Капитан вышел, проклиная все на свете отборными словами сахарских сержантов. Полученное из Парижа распоряжение не только нарушало все его собственные планы — оно было противно душе любителя природы, всем сердцем привязавшегося к пустыне. Его небольшая экспедиция получила сверхсекретное, почетное в глазах записных вояк поручение: наметить и предварительно обследовать место для ядерных испытаний, запроектированных в Сахаре французским правительством.

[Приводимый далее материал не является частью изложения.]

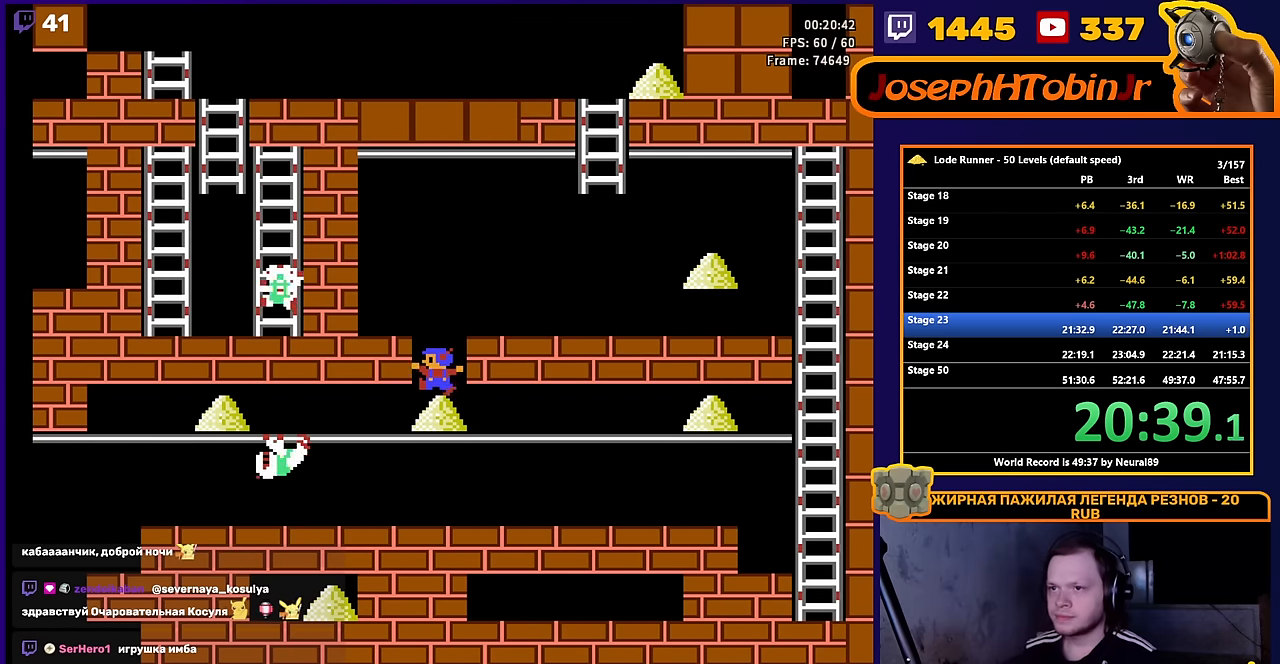
{"buttons": ["DPAD_RIGHT"], "events": []}
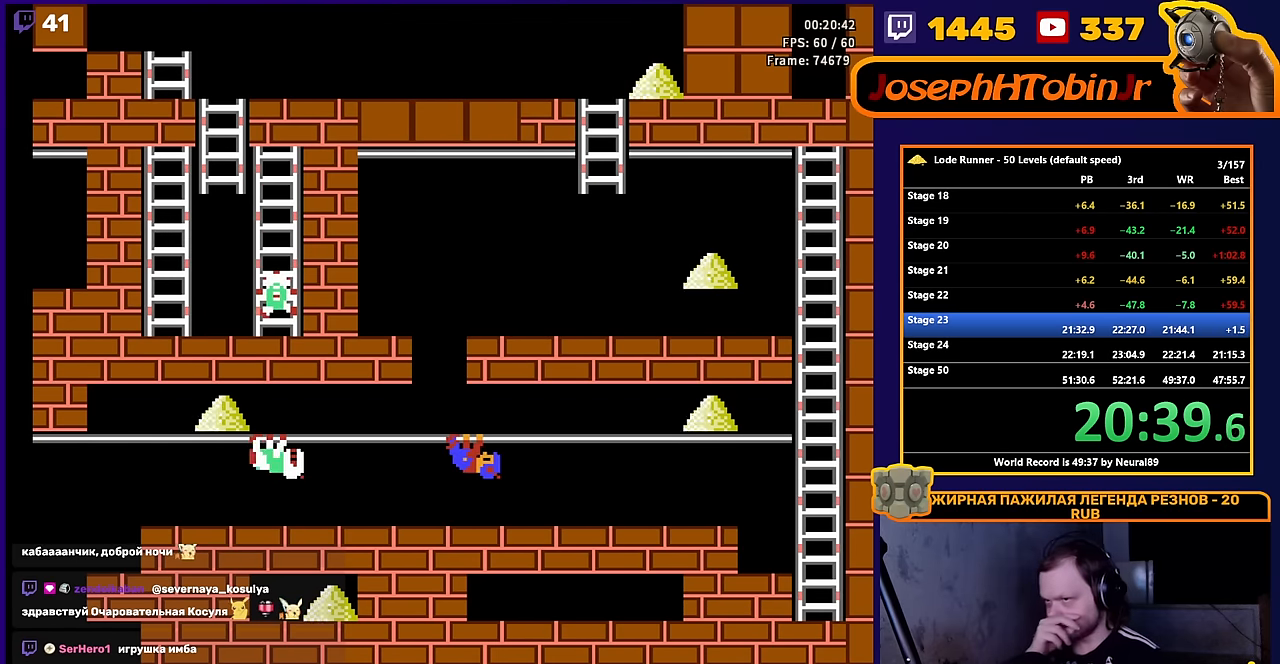
{"buttons": ["DPAD_RIGHT"], "events": []}
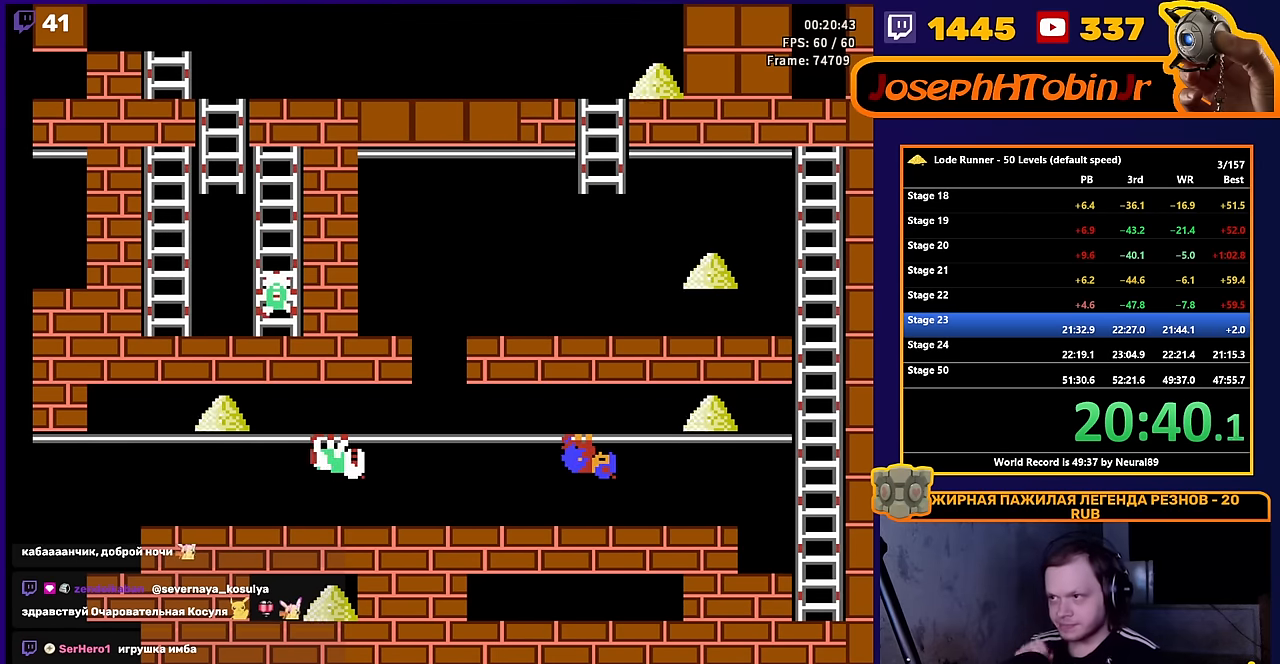
{"buttons": ["DPAD_RIGHT"], "events": []}
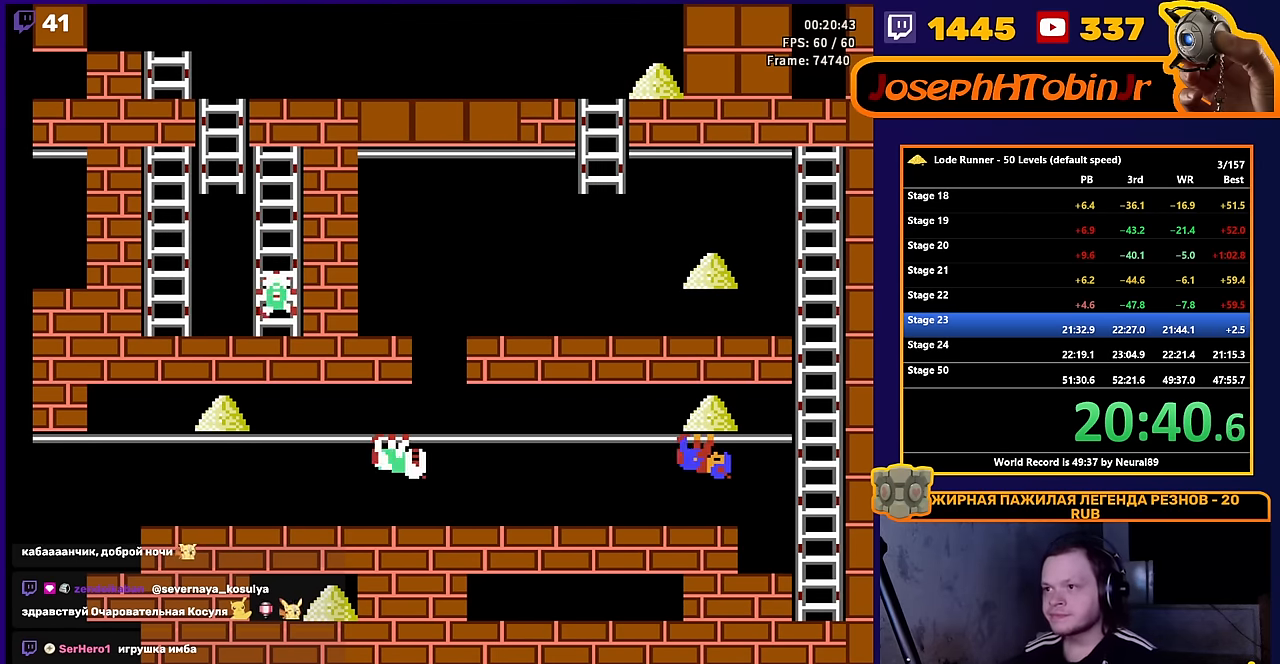
{"buttons": ["DPAD_UP"], "events": [[367, "DPAD_UP", "down"], [500, "DPAD_RIGHT", "up"]]}
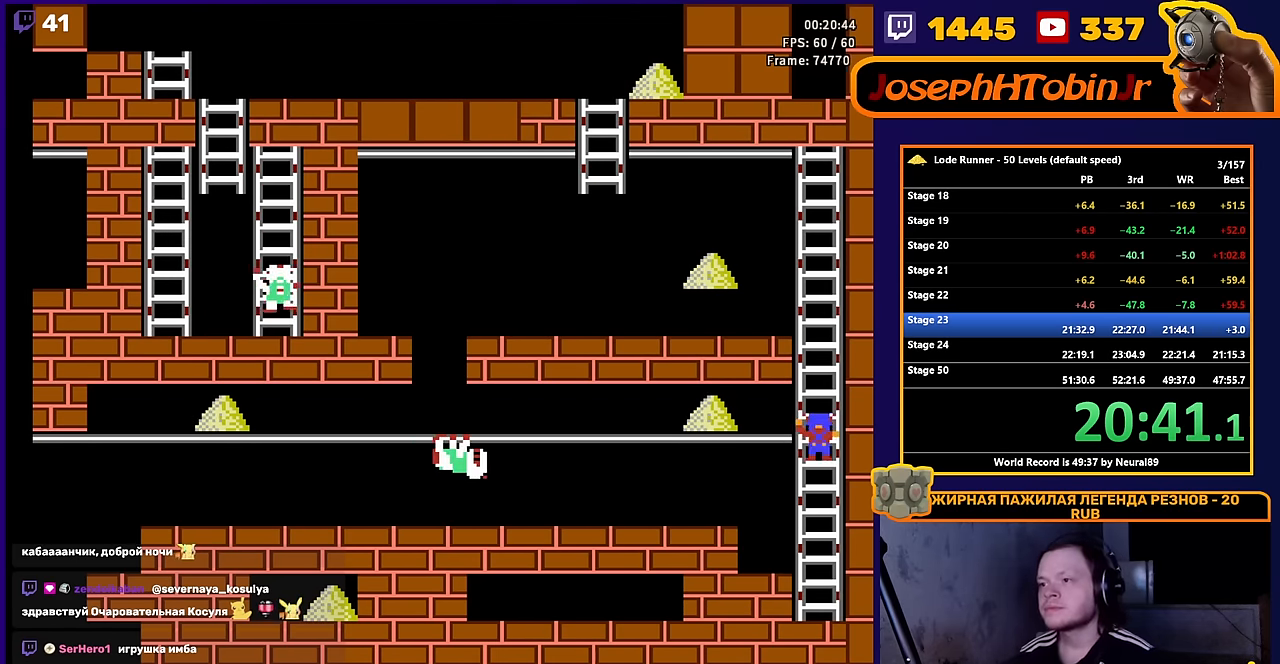
{"buttons": ["DPAD_UP"], "events": []}
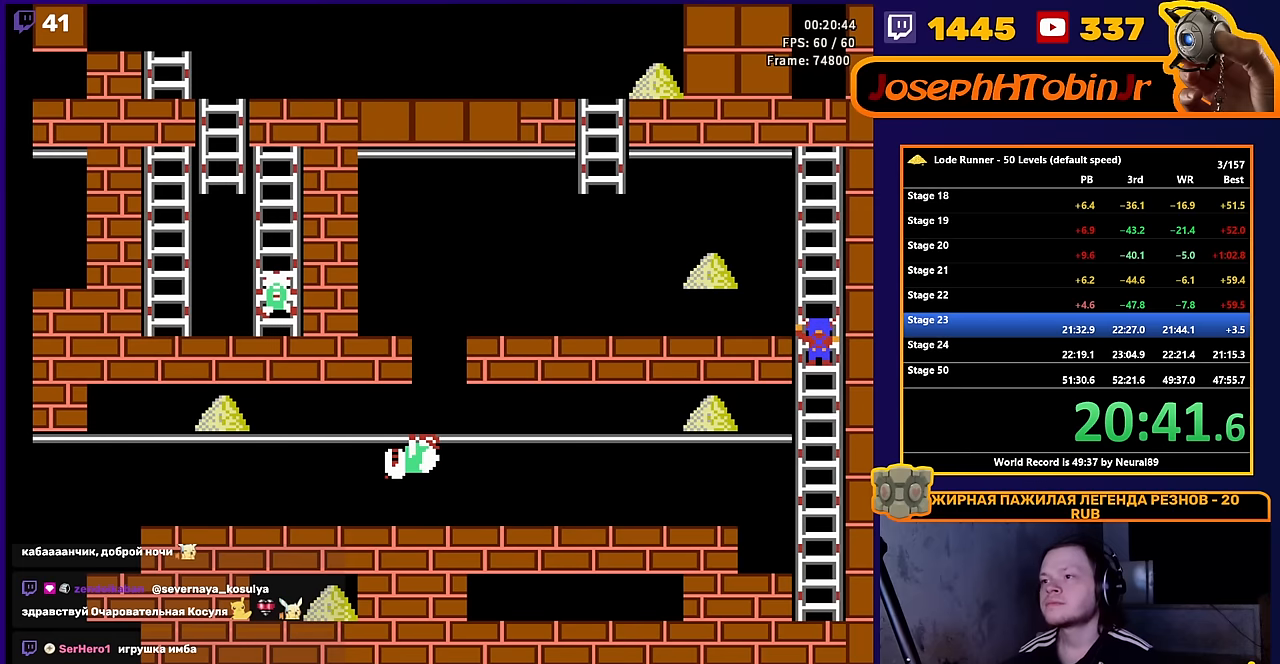
{"buttons": ["DPAD_UP"], "events": []}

В разговоре с генералом уже определилось это место — рег Амадрор, огромная мертвая равнина в семь тысяч квадратных километров, к северу от Атакора, там, где он обрывается крутым уступом на тысячу метров. Но капитан предложил более изолированное, хотя и менее доступное место — пустыню Тенере. Это абсолютно голая и безжизненная равнина, простирающаяся на двести пятьдесят километров между Ахаггаром и Аиром. Даже в Танезруфте в руслах уэдов изредка встречаются тальхи или пучки чахлой травы и редкие антилопы, но на тысячах квадратных километров Тенере вряд ли найдется заметная растительность или признаки животных.

Тенере дальше от населенных мест и дорог, чем Амадрор, и гораздо больше его по площади — вот чем руководствовался капитан, предлагая перенести испытания в эту местность. Однако сила взрывов современных термоядерных бомб так велика, возникающая радиоактивность так сильна и распространение ядовитых продуктов распада так широко, что испытания безусловно нанесут вред всей Сахаре.